Un mouvement soutenu par certains politiques

L'exécutif n'a cessé de mettre en garde contre la récupération politique de ce mouvement de protestation qui se veut apolitique et asyndical. Mais plusieurs représentants politiques ont apporté leur soutien.

Laurent Wauquiez, le chef de LR, a participé à une manifestation au Puy-en-Velay: il a appelé Macron à comprendre et "corriger ses erreurs". "Ce qui se passe est injuste", a-t-il déclaré.


Des élus du Rassemblement national étaient également présents aux côtés des "gilets jaunes", mais pas Marine Le Pen.

"Je souhaite que cette mobilisation permette une prise de conscience et que le gouvernement entende ce que les Français ont à lui dire", a déclaré sur franceinfo Olivier Faure, premier secrétaire du PS.

Des Insoumis participaient aussi aux manifestations.
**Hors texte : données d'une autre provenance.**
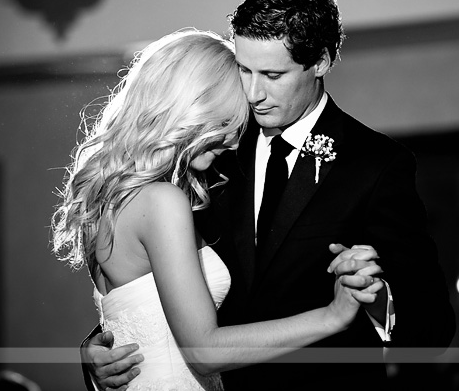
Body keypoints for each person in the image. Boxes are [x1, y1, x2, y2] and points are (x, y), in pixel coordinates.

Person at [85, 0, 456, 390]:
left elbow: (433, 328)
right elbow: (151, 281)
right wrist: (102, 348)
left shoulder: (375, 165)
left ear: (320, 61)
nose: (254, 93)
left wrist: (374, 294)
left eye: (273, 75)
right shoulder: (209, 145)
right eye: (244, 69)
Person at [53, 28, 383, 391]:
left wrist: (90, 351)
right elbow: (203, 351)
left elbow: (136, 314)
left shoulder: (106, 197)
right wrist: (332, 316)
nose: (232, 140)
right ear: (189, 106)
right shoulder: (162, 201)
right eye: (225, 122)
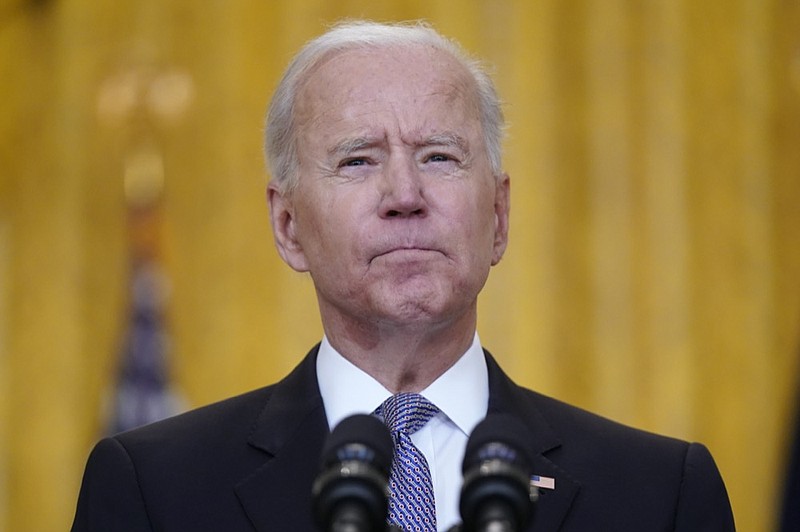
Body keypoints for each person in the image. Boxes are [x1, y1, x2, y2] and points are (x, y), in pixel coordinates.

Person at [71, 20, 735, 531]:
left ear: (499, 216)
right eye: (358, 161)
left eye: (439, 156)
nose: (405, 193)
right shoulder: (155, 489)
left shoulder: (660, 493)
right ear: (288, 225)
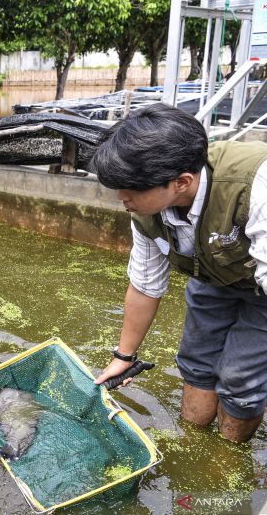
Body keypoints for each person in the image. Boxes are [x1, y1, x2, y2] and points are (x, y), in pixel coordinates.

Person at [91, 103, 267, 443]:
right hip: (214, 277)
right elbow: (145, 285)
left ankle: (227, 458)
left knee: (240, 378)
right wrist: (124, 357)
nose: (121, 198)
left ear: (181, 182)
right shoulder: (145, 207)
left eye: (130, 189)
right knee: (196, 363)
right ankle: (194, 442)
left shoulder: (255, 186)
Leur leader Jean-Luc Mélenchon a critiqué sur Twitter une "manipulation des chiffres de participation" et une "dramatisation" de la part du gouvernement.

A l'initiative de cette grogne, des membres de la société civile se sont mobilisés contre la hausse du prix des carburants avant que les motifs de grief ne s'élargissent à une dénonciation plus globale de la politique du gouvernement en matière de taxation et à la baisse du pouvoir d'achat.

Au 1er janvier 2019, les taxes sur le gazole doivent augmenter de 6,5 centimes d'euro par litre et celles sur l'essence de 2,9 centimes.